↓

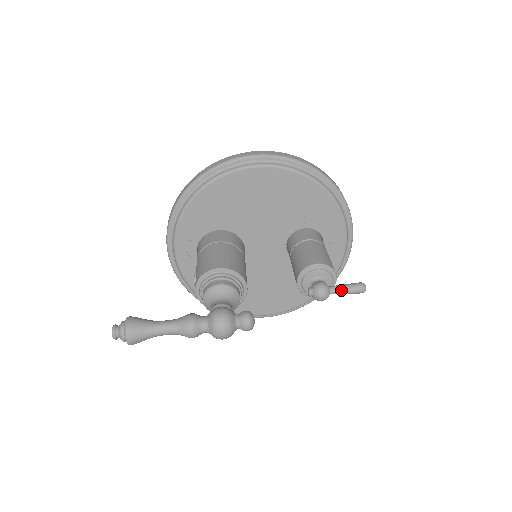
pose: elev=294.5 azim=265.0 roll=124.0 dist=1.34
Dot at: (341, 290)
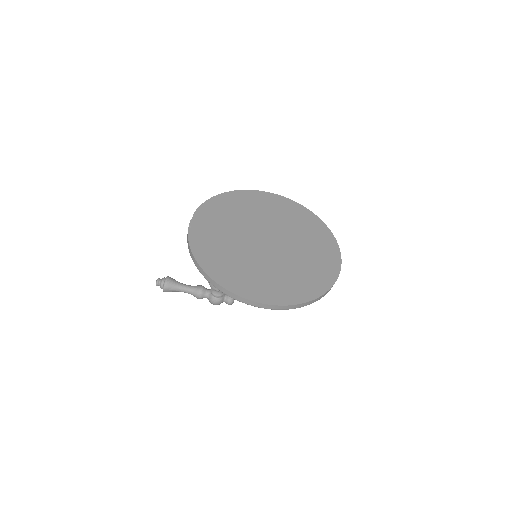
Dot at: occluded
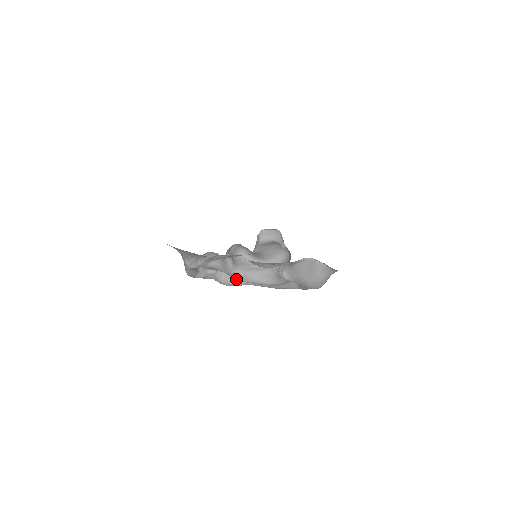
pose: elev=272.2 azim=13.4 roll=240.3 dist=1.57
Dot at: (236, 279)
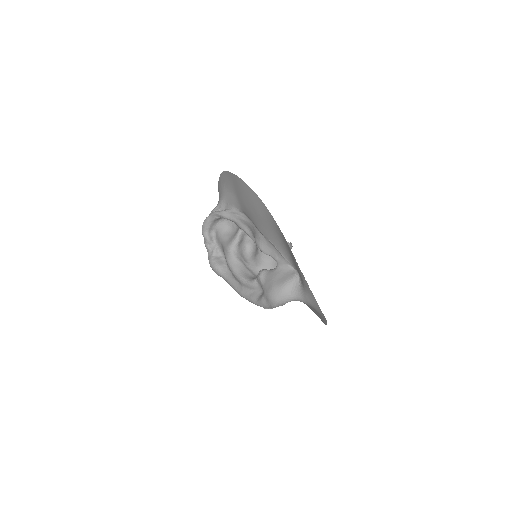
Dot at: (222, 266)
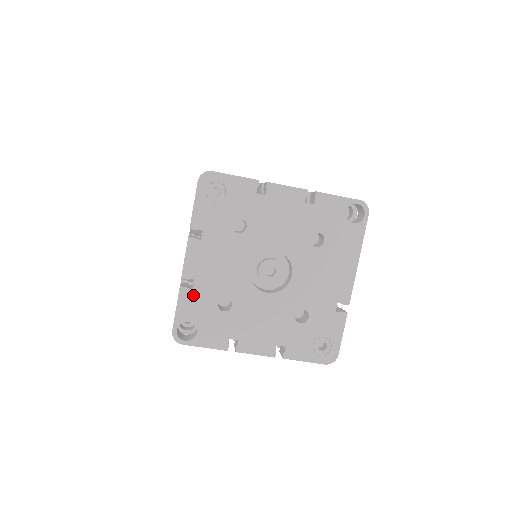
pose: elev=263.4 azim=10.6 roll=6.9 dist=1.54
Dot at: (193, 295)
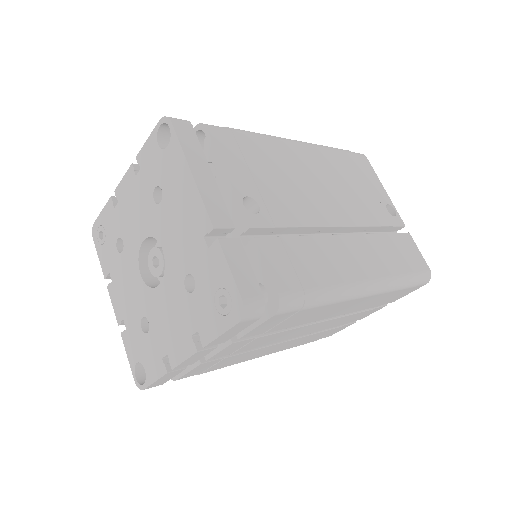
Dot at: (129, 334)
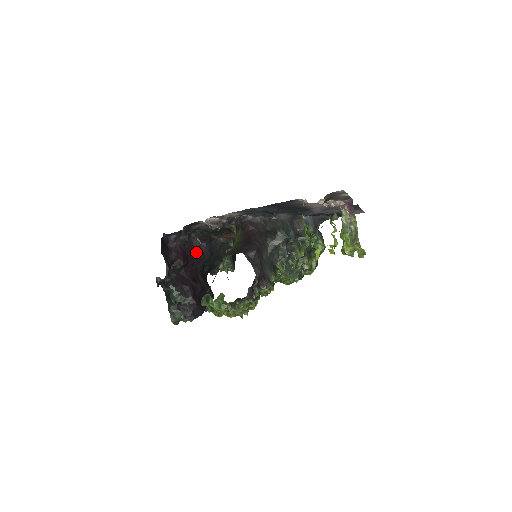
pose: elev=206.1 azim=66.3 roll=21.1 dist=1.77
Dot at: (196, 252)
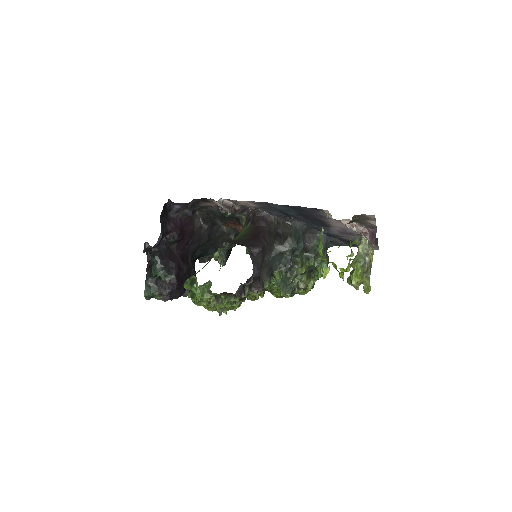
Dot at: (194, 231)
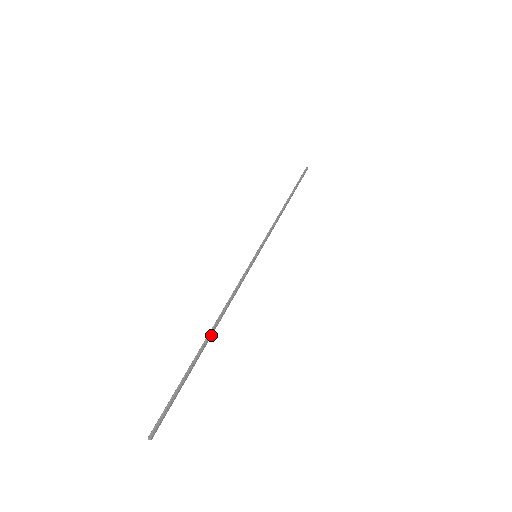
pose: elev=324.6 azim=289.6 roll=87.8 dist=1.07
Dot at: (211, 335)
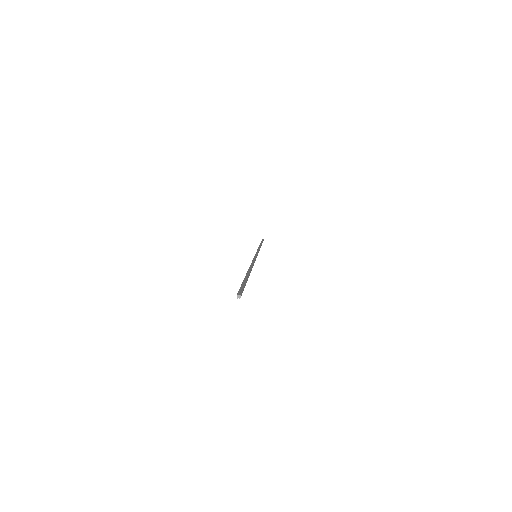
Dot at: (250, 272)
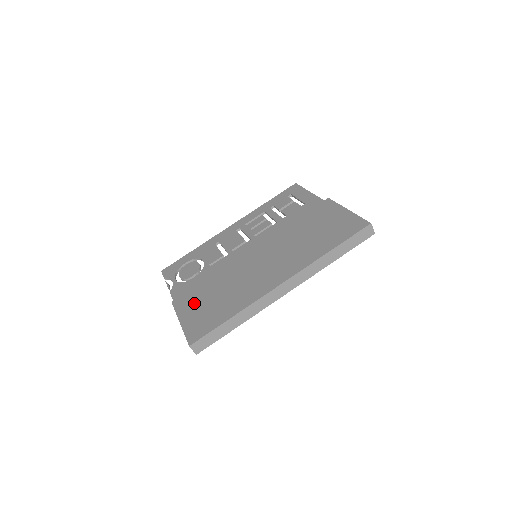
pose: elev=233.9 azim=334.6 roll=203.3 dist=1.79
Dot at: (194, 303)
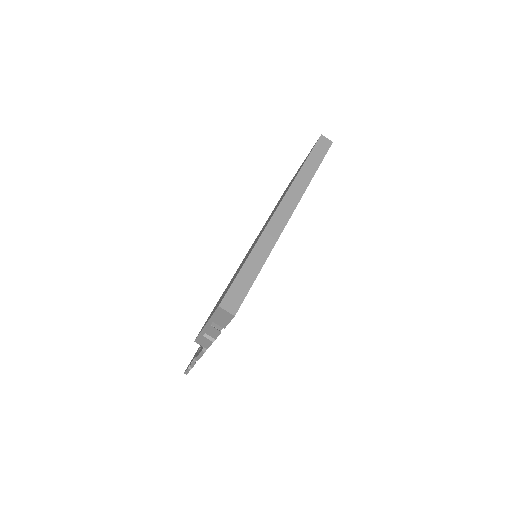
Dot at: occluded
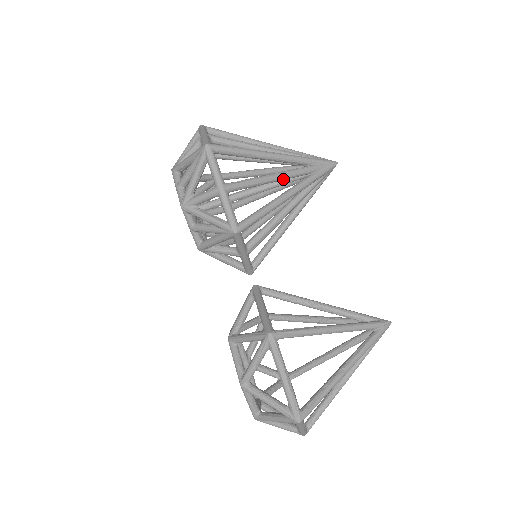
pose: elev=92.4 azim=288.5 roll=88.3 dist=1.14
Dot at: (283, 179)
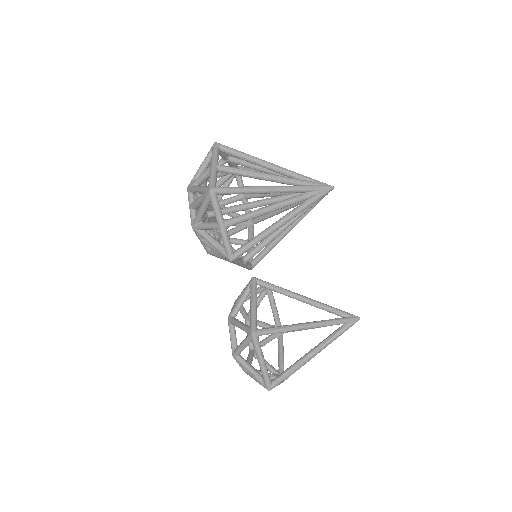
Dot at: (278, 209)
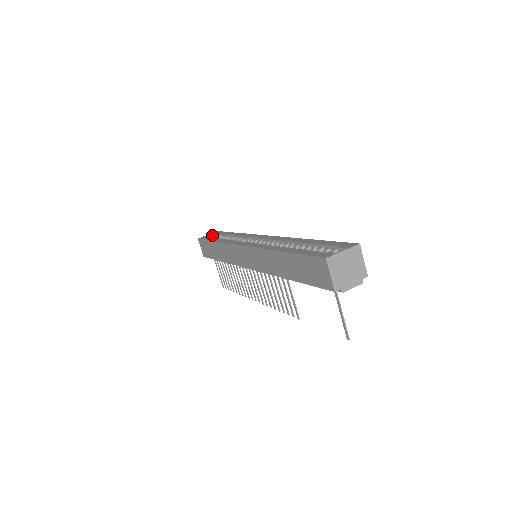
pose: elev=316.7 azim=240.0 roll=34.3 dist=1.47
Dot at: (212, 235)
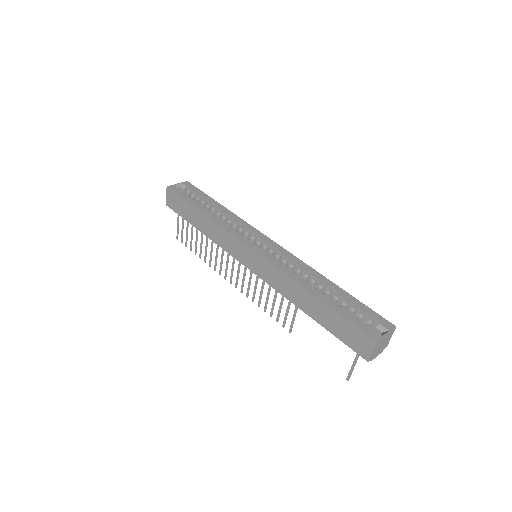
Dot at: (183, 186)
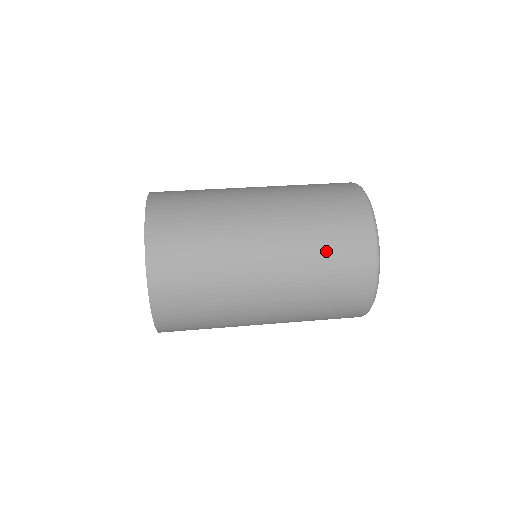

↑

**WHAT IS NEEDED**
Reproduce every line of the material above without any change, leaving out the pictures.

**EXPECTED ANSWER**
pose: elev=294.5 azim=265.0 roll=124.0 dist=1.34
Dot at: (341, 290)
Dot at: occluded
pose: elev=272.2 azim=13.4 roll=240.3 dist=1.57
Dot at: (236, 279)
Dot at: (222, 266)
pose: elev=263.4 azim=10.6 roll=6.9 dist=1.54
Dot at: (193, 295)
Dot at: (129, 334)
pose: elev=206.1 azim=66.3 roll=21.1 dist=1.77
Dot at: (196, 252)
Dot at: (194, 231)
pose: elev=324.6 azim=289.6 roll=87.8 dist=1.07
Dot at: (211, 335)
Dot at: (250, 272)
pose: elev=233.9 azim=334.6 roll=203.3 dist=1.79
Dot at: (194, 303)
Dot at: occluded
pose: elev=92.4 azim=288.5 roll=88.3 dist=1.14
Dot at: (283, 179)
Dot at: (278, 209)
pose: elev=316.7 azim=240.0 roll=34.3 dist=1.47
Dot at: (212, 235)
Dot at: (183, 186)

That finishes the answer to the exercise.